A Universidade do Estado da Bahia (Uneb) decidiu pelo cancelamento da matrícula da estudante Janecleia Sueli Maia Martins, aprovada no curso de Medicina no vestibular de 2023, aos 49 anos, após prestar vestibular pela décima segunda vez.
A decisão foi publicada na edição desta quarta-feira, 17 de abril, do Diário Oficial do Estado (DOE), por meio de uma portaria, assinada pela reitora Adriana Marmori. De acordo com o documento, a medida teve como base o desdobramento de um processo administrativo, motivado por uma representação apresentada por outros candidatos junto ao Ministério Público estadual (MP-BA).
A estudante concorreu ao vestibular na reserva de cotas para candidatos negros, gerando questionamentos pelo fato de ser de pele branca, conforme as fotos divulgadas em suas redes sociais e nos meios de comunicação que repercutiram o feito.
À época do fato, a Uneb informou que abriu um procedimento para analisar o caso e que a autodeclaração goza da presunção relativa de veracidade. A universidade disse ainda que, uma vez verificada a sua inconsistência ou falsidade, os(as) candidatos(as) seriam eliminados(as) do processo seletivo ou teriam a matrícula anulada a qualquer tempo, mesmo se já matriculados(as), conforme prevê a resolução interna sobre cotas e o edital do vestibular.

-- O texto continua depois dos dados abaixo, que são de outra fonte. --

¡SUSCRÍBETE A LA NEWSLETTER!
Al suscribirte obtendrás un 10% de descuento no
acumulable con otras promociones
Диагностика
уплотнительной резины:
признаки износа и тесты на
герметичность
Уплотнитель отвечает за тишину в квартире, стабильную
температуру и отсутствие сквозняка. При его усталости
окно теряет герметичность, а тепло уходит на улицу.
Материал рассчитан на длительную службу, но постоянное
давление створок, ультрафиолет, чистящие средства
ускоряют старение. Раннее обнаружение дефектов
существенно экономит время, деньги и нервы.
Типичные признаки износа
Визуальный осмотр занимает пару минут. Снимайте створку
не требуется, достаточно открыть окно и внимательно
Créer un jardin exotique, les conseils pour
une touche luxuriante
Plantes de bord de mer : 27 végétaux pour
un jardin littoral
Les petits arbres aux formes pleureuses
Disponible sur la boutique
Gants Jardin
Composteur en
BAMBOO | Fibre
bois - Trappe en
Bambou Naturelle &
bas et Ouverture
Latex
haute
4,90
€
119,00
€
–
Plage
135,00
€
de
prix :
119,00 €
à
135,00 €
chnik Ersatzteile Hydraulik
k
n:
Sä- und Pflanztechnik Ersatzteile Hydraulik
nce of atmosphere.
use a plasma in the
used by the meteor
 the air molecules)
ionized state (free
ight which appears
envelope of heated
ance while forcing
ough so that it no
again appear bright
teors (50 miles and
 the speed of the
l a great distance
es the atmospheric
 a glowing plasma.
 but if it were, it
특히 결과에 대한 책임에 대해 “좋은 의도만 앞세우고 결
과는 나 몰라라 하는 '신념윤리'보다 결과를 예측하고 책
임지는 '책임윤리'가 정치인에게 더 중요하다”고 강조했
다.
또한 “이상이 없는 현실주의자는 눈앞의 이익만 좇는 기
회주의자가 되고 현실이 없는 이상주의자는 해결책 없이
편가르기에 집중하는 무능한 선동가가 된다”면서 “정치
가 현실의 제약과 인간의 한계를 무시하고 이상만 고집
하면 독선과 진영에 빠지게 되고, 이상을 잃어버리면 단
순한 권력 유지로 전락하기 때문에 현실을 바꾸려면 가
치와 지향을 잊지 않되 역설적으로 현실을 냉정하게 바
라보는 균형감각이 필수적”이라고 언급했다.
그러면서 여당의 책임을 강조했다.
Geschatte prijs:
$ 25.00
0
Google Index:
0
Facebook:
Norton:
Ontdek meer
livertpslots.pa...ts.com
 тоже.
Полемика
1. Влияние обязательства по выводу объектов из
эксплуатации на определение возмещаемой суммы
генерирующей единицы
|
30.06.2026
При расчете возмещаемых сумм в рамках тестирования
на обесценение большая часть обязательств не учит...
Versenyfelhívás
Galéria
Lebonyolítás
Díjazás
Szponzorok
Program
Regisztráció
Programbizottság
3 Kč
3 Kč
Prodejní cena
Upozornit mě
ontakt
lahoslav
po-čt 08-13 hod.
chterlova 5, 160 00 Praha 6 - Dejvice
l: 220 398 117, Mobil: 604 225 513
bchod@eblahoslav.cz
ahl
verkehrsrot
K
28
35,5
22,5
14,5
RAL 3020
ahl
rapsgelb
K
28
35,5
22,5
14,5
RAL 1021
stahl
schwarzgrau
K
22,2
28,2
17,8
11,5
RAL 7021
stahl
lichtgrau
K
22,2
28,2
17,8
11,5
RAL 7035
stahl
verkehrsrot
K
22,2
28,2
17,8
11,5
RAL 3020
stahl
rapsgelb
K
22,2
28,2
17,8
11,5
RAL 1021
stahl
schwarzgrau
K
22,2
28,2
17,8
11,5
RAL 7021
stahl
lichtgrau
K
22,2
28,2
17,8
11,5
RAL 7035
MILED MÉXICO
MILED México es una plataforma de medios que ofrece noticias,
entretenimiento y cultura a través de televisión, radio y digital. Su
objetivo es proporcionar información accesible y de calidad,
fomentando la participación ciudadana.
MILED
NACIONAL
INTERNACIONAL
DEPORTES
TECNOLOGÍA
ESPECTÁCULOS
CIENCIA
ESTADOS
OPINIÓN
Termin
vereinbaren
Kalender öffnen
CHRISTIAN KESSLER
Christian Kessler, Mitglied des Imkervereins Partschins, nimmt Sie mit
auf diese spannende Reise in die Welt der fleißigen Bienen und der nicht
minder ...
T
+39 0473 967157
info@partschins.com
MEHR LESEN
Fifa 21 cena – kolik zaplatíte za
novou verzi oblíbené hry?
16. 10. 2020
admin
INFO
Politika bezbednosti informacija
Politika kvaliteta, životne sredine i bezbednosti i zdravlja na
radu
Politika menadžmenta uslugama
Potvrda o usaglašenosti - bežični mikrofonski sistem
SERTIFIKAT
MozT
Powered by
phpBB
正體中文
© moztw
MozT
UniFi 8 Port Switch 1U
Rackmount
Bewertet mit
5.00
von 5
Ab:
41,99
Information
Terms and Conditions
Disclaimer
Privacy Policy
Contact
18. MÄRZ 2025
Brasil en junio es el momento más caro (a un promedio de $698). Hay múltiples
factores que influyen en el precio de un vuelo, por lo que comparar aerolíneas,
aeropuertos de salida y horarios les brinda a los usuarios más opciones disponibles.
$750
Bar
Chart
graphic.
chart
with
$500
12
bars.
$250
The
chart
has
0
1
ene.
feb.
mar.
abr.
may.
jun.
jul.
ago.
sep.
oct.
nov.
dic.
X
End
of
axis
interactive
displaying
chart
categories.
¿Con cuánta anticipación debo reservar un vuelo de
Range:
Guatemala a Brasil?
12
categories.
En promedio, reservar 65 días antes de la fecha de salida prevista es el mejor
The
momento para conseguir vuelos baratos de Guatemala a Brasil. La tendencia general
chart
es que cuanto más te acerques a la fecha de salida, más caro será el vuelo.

De acordo uma matéria publicada pelo site Bahia Notícias à época, apesar da decisão pelo cancelamento da matrícula, Janecleia passou por uma avaliação da Comissão Departamental de Validação da Autodeclaração logo após a repercussão da denúncia, recebendo um parecer positivo, assinado pela presidente do órgão.
História comovente
Janecleia é pernambucana da cidade de Petrolina. Ela trabalhava como passadeira e sonhava em ser médica desde que tinha 11 anos, no entanto, sem recursos, o sonho ficou adormecido por décadas. Aos 16 anos, deixou de frequentar a escola após concluir o ensino médio. No mesmo ano, ela se casou e, com 17, foi mãe pela primeira vez.
Trabalhando em diversas funções, como caixa de supermercado, faxineira e cozinheira, ela se dedicou aos cuidados de sua família. Aos 24 anos, teve seu segundo filho. “Sou de uma família muito simples e humilde, nunca tivemos condição de nos dedicar aos estudos. Sempre precisei trabalhar para levar comida para dentro de casa e assim foi desde que me casei”, explicou à época.
Em 2010, já com 36 anos, Jane, como é conhecida, reativou sua vontade de estudar após a chegada do curso de Medicina no campus da Universidade Federal do Vale do São Francisco (Univasf) de sua cidade. Ela então decidiu retomar os estudos com o objetivo de cursar medicina. Sem condições de pagar um cursinho de preparação para o vestibular, ela passou a disputar vaga de bolsista em instituições de ensino do município.
“Como eu sempre estudei em escola pública, podia disputar bolsas para estudar de graça [em preparatórios], e assim foi. Mesmo quando eu não conseguia, eu pedia ajuda e fui conseguindo voltar a estudar. Comecei do zero, porque como fiquei mais de 15 anos sem estudar, o conteúdo mudou bastante”, relatou.
Jane, como é conhecida, disse ainda que enfrentou vários preconceitos ao longo de todos estes anos tentando passar no curso de seus sonhos. “Quando eu falava que ia prestar medicina, logo vinham os olhares me julgando. O que eu mais ouvi é que estava velha para isso. Muita gente me disse que eu já estava no fim da vida e não deveria perder tempo tentando ser médica”, concluiu.
Ao saber da aprovação, em março do ano passado, ela pegou dinheiro emprestado com familiares e foi para Salvador efetuar a matrícula. Com ajuda da filha, fez uma vaquinha que arrecadou cerca de R$ 32 mil, recursos usados para que ela pudesse se manter na capital baiana.